### ASSIGNMENT
When the listing below reaches the line that has "Page size: 1500x1125.", start reproducing exactly; stop after the line that has "Rendered at 1500 by 844 pixels.", and drop the pictures.

### PROVIDED DATA
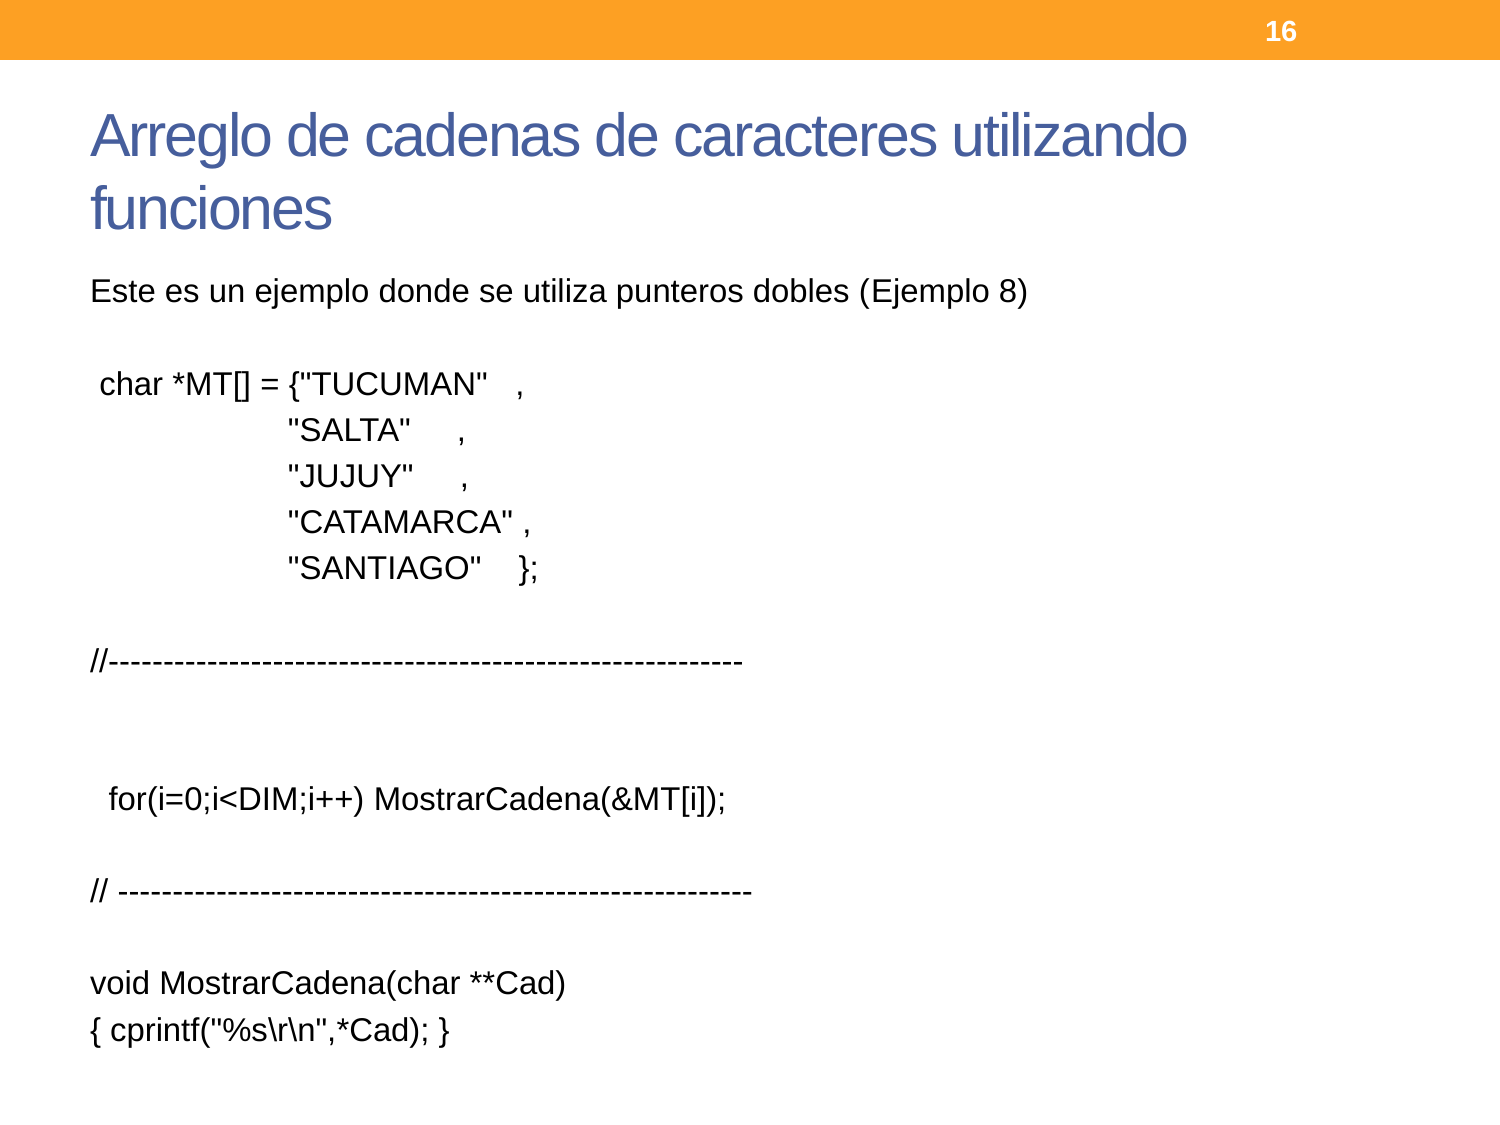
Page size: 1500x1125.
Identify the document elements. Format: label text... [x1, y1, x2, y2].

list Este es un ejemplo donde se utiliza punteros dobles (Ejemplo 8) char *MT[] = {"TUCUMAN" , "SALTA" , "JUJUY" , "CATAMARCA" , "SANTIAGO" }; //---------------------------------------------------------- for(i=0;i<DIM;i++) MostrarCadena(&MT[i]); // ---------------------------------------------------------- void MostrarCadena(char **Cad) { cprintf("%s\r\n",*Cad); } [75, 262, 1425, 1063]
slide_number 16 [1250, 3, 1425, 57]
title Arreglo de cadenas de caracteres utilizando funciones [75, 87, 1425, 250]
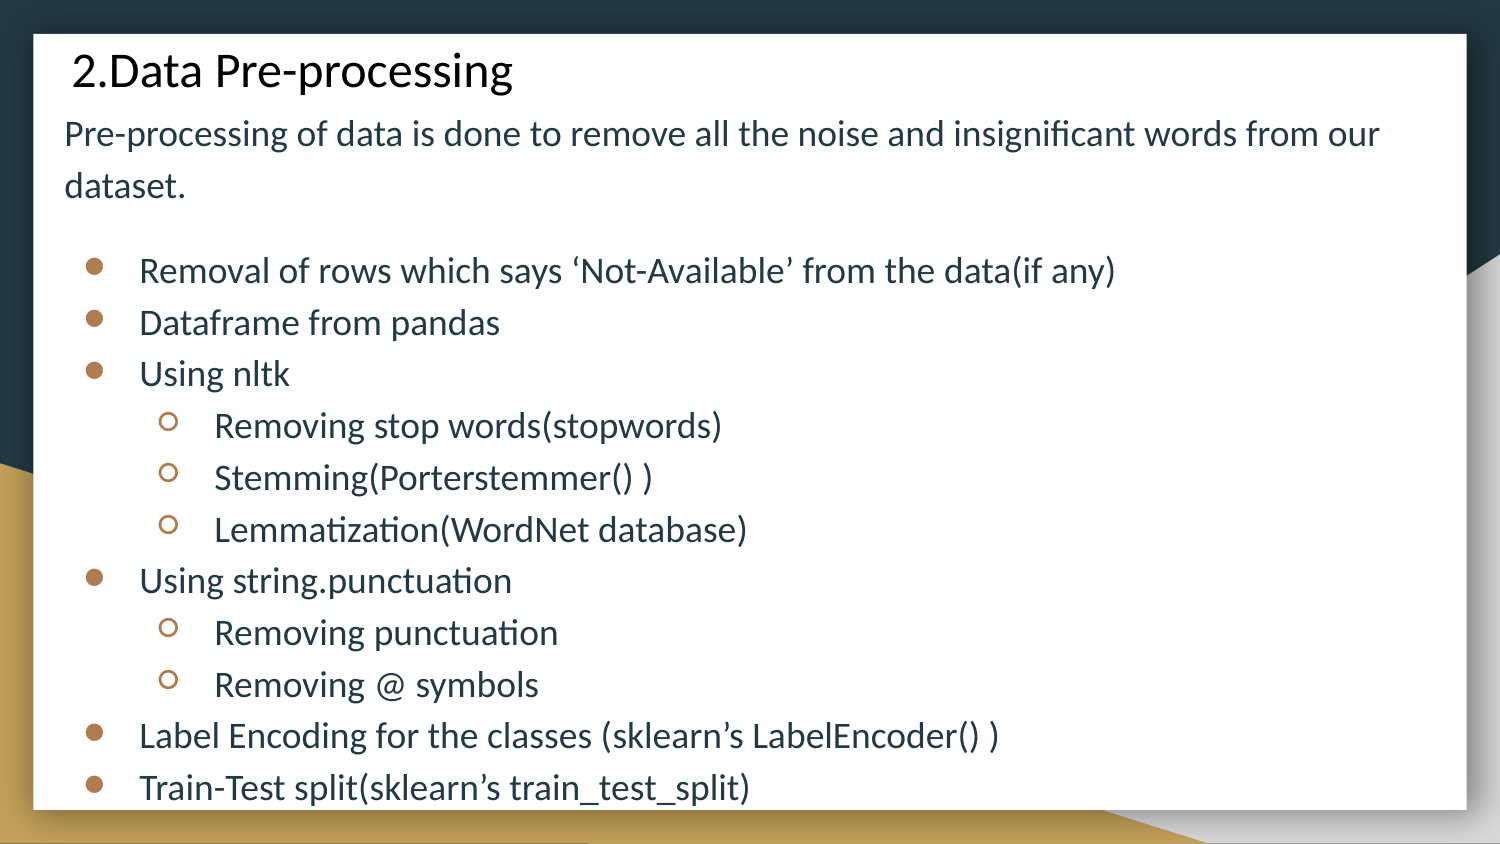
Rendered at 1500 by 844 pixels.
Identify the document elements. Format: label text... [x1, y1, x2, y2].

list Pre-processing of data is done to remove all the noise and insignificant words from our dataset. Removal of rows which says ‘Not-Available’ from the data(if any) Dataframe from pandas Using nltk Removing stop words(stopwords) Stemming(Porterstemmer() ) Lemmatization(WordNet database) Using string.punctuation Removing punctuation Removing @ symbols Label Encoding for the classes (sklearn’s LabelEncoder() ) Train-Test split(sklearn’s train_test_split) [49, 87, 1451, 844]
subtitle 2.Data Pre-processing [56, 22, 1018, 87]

--

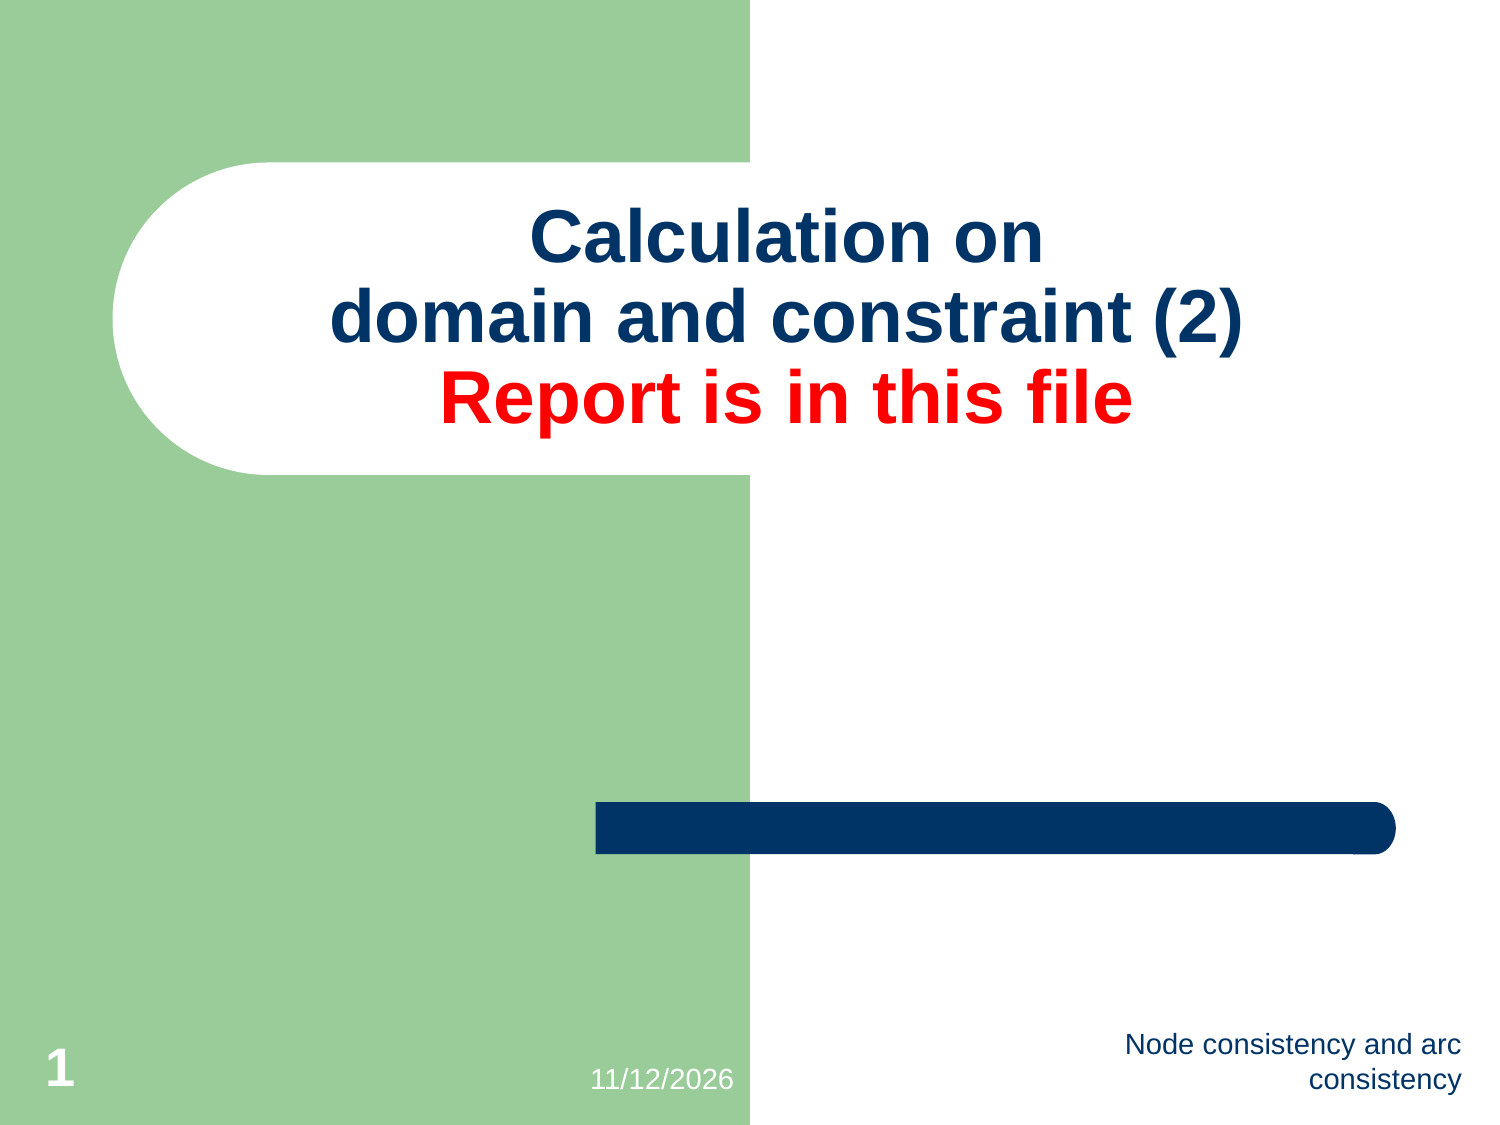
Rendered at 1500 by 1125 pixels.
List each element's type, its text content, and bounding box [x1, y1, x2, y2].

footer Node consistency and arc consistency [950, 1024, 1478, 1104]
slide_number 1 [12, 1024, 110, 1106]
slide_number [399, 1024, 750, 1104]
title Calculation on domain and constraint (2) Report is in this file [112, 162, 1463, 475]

### SOLUTION TO THE EXERCISE
Page size: 1500x1125.
Identify the document elements. Format: label text... [x1, y1, x2, y2].

list Este es un ejemplo donde se utiliza punteros dobles (Ejemplo 8) char *MT[] = {"TUCUMAN" , "SALTA" , "JUJUY" , "CATAMARCA" , "SANTIAGO" }; //---------------------------------------------------------- for(i=0;i<DIM;i++) MostrarCadena(&MT[i]); // ---------------------------------------------------------- void MostrarCadena(char **Cad) { cprintf("%s\r\n",*Cad); } [75, 262, 1425, 1063]
slide_number 16 [1250, 3, 1425, 57]
title Arreglo de cadenas de caracteres utilizando funciones [75, 87, 1425, 250]
Rendered at 1500 by 844 pixels.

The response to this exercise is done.